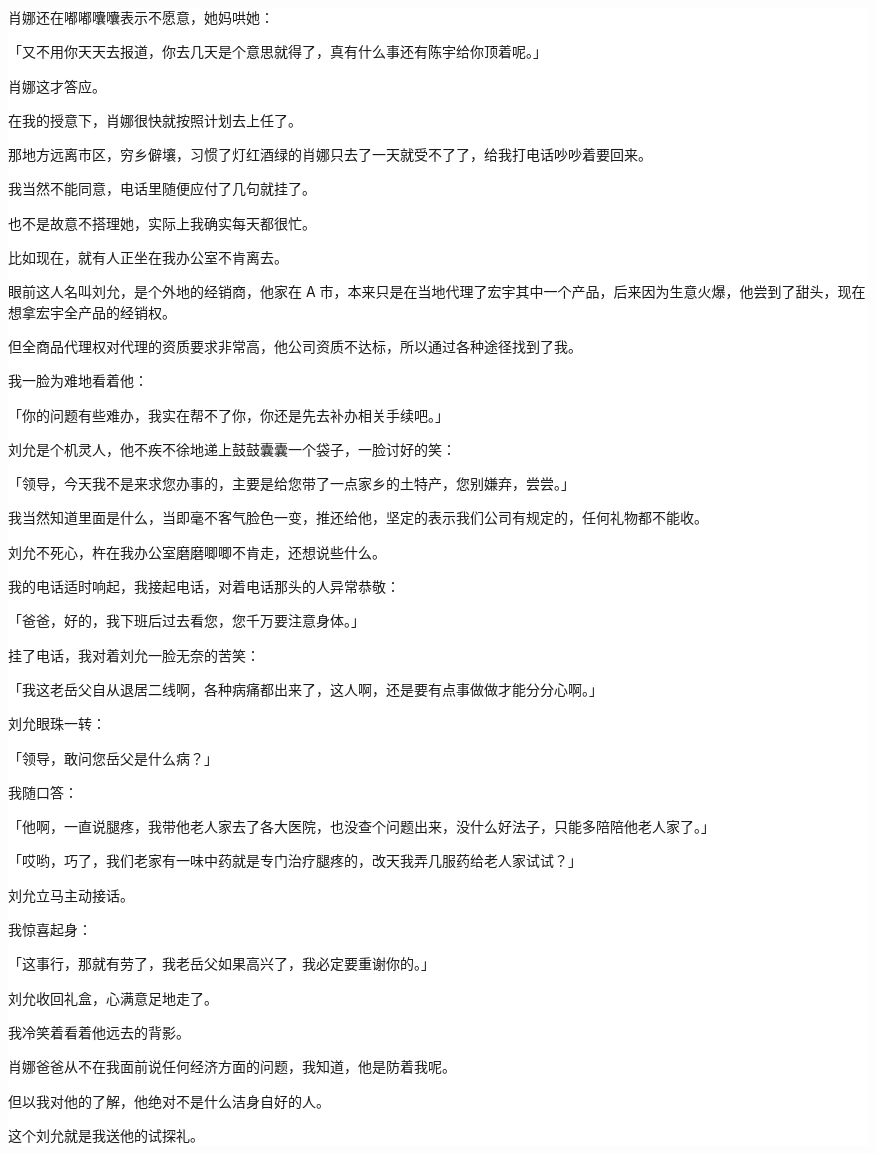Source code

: 肖娜还在嘟嘟囔囔表示不愿意，她妈哄她：

「又不用你天天去报道，你去几天是个意思就得了，真有什么事还有陈宇给你顶着呢。」

肖娜这才答应。

在我的授意下，肖娜很快就按照计划去上任了。

那地方远离市区，穷乡僻壤，习惯了灯红酒绿的肖娜只去了一天就受不了了，给我打电话吵吵着要回来。

我当然不能同意，电话里随便应付了几句就挂了。

也不是故意不搭理她，实际上我确实每天都很忙。

比如现在，就有人正坐在我办公室不肯离去。

眼前这人名叫刘允，是个外地的经销商，他家在 A 市，本来只是在当地代理了宏宇其中一个产品，后来因为生意火爆，他尝到了甜头，现在想拿宏宇全产品的经销权。

但全商品代理权对代理的资质要求非常高，他公司资质不达标，所以通过各种途径找到了我。

我一脸为难地看着他：

「你的问题有些难办，我实在帮不了你，你还是先去补办相关手续吧。」

刘允是个机灵人，他不疾不徐地递上鼓鼓囊囊一个袋子，一脸讨好的笑：

「领导，今天我不是来求您办事的，主要是给您带了一点家乡的土特产，您别嫌弃，尝尝。」

我当然知道里面是什么，当即毫不客气脸色一变，推还给他，坚定的表示我们公司有规定的，任何礼物都不能收。

刘允不死心，杵在我办公室磨磨唧唧不肯走，还想说些什么。

我的电话适时响起，我接起电话，对着电话那头的人异常恭敬：

「爸爸，好的，我下班后过去看您，您千万要注意身体。」

挂了电话，我对着刘允一脸无奈的苦笑：

「我这老岳父自从退居二线啊，各种病痛都出来了，这人啊，还是要有点事做做才能分分心啊。」

刘允眼珠一转：

「领导，敢问您岳父是什么病？」

我随口答：

「他啊，一直说腿疼，我带他老人家去了各大医院，也没查个问题出来，没什么好法子，只能多陪陪他老人家了。」

「哎哟，巧了，我们老家有一味中药就是专门治疗腿疼的，改天我弄几服药给老人家试试？」

刘允立马主动接话。

我惊喜起身：

「这事行，那就有劳了，我老岳父如果高兴了，我必定要重谢你的。」

刘允收回礼盒，心满意足地走了。

我冷笑着看着他远去的背影。

肖娜爸爸从不在我面前说任何经济方面的问题，我知道，他是防着我呢。

但以我对他的了解，他绝对不是什么洁身自好的人。

这个刘允就是我送他的试探礼。
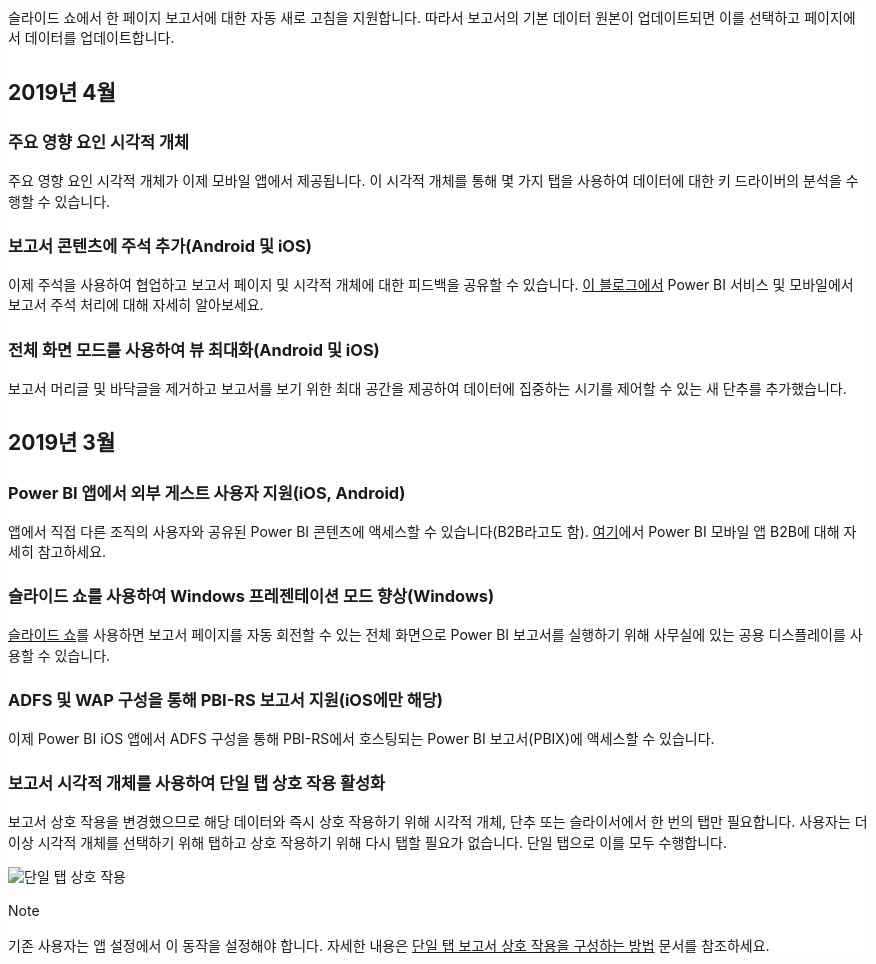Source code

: 슬라이드 쇼에서 한 페이지 보고서에 대한 자동 새로 고침을 지원합니다. 따라서 보고서의 기본 데이터 원본이 업데이트되면 이를 선택하고 페이지에서 데이터를 업데이트합니다.


## <a name="april-2019"></a>2019년 4월

### <a name="key-influencers-visual"></a>주요 영향 요인 시각적 개체 

주요 영향 요인 시각적 개체가 이제 모바일 앱에서 제공됩니다. 이 시각적 개체를 통해 몇 가지 탭을 사용하여 데이터에 대한 키 드라이버의 분석을 수행할 수 있습니다.

### <a name="add-comments-to-report-content-android-and-ios"></a>보고서 콘텐츠에 주석 추가(Android 및 iOS)

이제 주석을 사용하여 협업하고 보고서 페이지 및 시각적 개체에 대한 피드백을 공유할 수 있습니다. [이 블로그에서](https://powerbi.microsoft.com/blog/announcing-report-commenting-for-power-bi-service-and-mobile/) Power BI 서비스 및 모바일에서 보고서 주석 처리에 대해 자세히 알아보세요. 

### <a name="maximize-the-view-with-full-screen-mode-android-and-ios"></a>전체 화면 모드를 사용하여 뷰 최대화(Android 및 iOS)

보고서 머리글 및 바닥글을 제거하고 보고서를 보기 위한 최대 공간을 제공하여 데이터에 집중하는 시기를 제어할 수 있는 새 단추를 추가했습니다.

## <a name="march-2019"></a>2019년 3월

### <a name="supporting-external-guest-users-in-power-bi-apps-ios-android"></a>Power BI 앱에서 외부 게스트 사용자 지원(iOS, Android)

앱에서 직접 다른 조직의 사용자와 공유된 Power BI 콘텐츠에 액세스할 수 있습니다(B2B라고도 함). [여기](https://powerbi.microsoft.com/blog/power-bi-mobile-apps-now-support-azure-ad-b2b-guest-users/)에서 Power BI 모바일 앱 B2B에 대해 자세히 참고하세요.

### <a name="enhancing-windows-presentation-mode-with-slideshow-windows"></a>슬라이드 쇼를 사용하여 Windows 프레젠테이션 모드 향상(Windows)

[슬라이드 쇼](https://powerbi.microsoft.com/blog/enhancing-presentation-mode-with-slideshow-in-windows-power-bi-app/)를 사용하면 보고서 페이지를 자동 회전할 수 있는 전체 화면으로 Power BI 보고서를 실행하기 위해 사무실에 있는 공용 디스플레이를 사용할 수 있습니다.  

### <a name="supporting-pbi-rs-reports-over-adfs-and-wap-configuration-ios-only"></a>ADFS 및 WAP 구성을 통해 PBI-RS 보고서 지원(iOS에만 해당)

이제 Power BI iOS 앱에서 ADFS 구성을 통해 PBI-RS에서 호스팅되는 Power BI 보고서(PBIX)에 액세스할 수 있습니다.

### <a name="enabling-single-tap-interaction-with-report-visuals"></a>보고서 시각적 개체를 사용하여 단일 탭 상호 작용 활성화

보고서 상호 작용을 변경했으므로 해당 데이터와 즉시 상호 작용하기 위해 시각적 개체, 단추 또는 슬라이서에서 한 번의 탭만 필요합니다. 사용자는 더 이상 시각적 개체를 선택하기 위해 탭하고 상호 작용하기 위해 다시 탭할 필요가 없습니다. 단일 탭으로 이를 모두 수행합니다.

![단일 탭 상호 작용](./media/mobile-whats-new-in-the-mobile-apps/single-tap-2.gif)

> [!NOTE]
> 기존 사용자는 앱 설정에서 이 동작을 설정해야 합니다. 자세한 내용은 [단일 탭 보고서 상호 작용을 구성하는 방법](https://docs.microsoft.com/power-bi/consumer/mobile/mobile-app-single-tap) 문서를 참조하세요.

========================

Task goal: Count the lines of the data above that contain the string "콘텐츠에", with case taken into account. Give only the number.

Answer to the exercise: 2